Put every line of the rows below into a numbered list, skipping any blank lines.
[start of Items]
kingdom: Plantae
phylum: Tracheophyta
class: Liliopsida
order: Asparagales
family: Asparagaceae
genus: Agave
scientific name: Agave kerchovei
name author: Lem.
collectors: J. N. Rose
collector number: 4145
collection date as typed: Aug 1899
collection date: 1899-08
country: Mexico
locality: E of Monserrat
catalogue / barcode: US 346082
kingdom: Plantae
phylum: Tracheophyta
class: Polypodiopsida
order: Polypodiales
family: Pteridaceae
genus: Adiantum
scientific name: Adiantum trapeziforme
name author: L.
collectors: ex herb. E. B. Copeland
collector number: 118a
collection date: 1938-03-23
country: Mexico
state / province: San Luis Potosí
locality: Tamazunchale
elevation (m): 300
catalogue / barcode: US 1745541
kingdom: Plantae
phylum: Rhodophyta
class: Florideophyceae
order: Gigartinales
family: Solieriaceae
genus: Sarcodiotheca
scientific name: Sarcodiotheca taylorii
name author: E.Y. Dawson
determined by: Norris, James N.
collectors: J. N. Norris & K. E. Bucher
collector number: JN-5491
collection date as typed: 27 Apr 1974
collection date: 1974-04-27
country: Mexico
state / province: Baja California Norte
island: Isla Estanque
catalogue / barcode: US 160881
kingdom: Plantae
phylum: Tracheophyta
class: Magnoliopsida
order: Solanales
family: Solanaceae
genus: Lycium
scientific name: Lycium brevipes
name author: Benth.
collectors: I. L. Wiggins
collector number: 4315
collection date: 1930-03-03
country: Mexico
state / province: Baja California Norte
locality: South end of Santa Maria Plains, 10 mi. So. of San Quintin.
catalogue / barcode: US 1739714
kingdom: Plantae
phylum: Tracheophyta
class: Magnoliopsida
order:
[end of Items]
> Answer to the problem
1. kingdom: Plantae
2. phylum: Tracheophyta
3. class: Liliopsida
4. order: Asparagales
5. family: Asparagaceae
6. genus: Agave
7. scientific name: Agave kerchovei
8. name author: Lem.
9. collectors: J. N. Rose
10. collector number: 4145
11. collection date as typed: Aug 1899
12. collection date: 1899-08
13. country: Mexico
14. locality: E of Monserrat
15. catalogue / barcode: US 346082
16. kingdom: Plantae
17. phylum: Tracheophyta
18. class: Polypodiopsida
19. order: Polypodiales
20. family: Pteridaceae
21. genus: Adiantum
22. scientific name: Adiantum trapeziforme
23. name author: L.
24. collectors: ex herb. E. B. Copeland
25. collector number: 118a
26. collection date: 1938-03-23
27. country: Mexico
28. state / province: San Luis Potosí
29. locality: Tamazunchale
30. elevation (m): 300
31. catalogue / barcode: US 1745541
32. kingdom: Plantae
33. phylum: Rhodophyta
34. class: Florideophyceae
35. order: Gigartinales
36. family: Solieriaceae
37. genus: Sarcodiotheca
38. scientific name: Sarcodiotheca taylorii
39. name author: E.Y. Dawson
40. determined by: Norris, James N.
41. collectors: J. N. Norris & K. E. Bucher
42. collector number: JN-5491
43. collection date as typed: 27 Apr 1974
44. collection date: 1974-04-27
45. country: Mexico
46. state / province: Baja California Norte
47. island: Isla Estanque
48. catalogue / barcode: US 160881
49. kingdom: Plantae
50. phylum: Tracheophyta
51. class: Magnoliopsida
52. order: Solanales
53. family: Solanaceae
54. genus: Lycium
55. scientific name: Lycium brevipes
56. name author: Benth.
57. collectors: I. L. Wiggins
58. collector number: 4315
59. collection date: 1930-03-03
60. country: Mexico
61. state / province: Baja California Norte
62. locality: South end of Santa Maria Plains, 10 mi. So. of San Quintin.
63. catalogue / barcode: US 1739714
64. kingdom: Plantae
65. phylum: Tracheophyta
66. class: Magnoliopsida
67. order:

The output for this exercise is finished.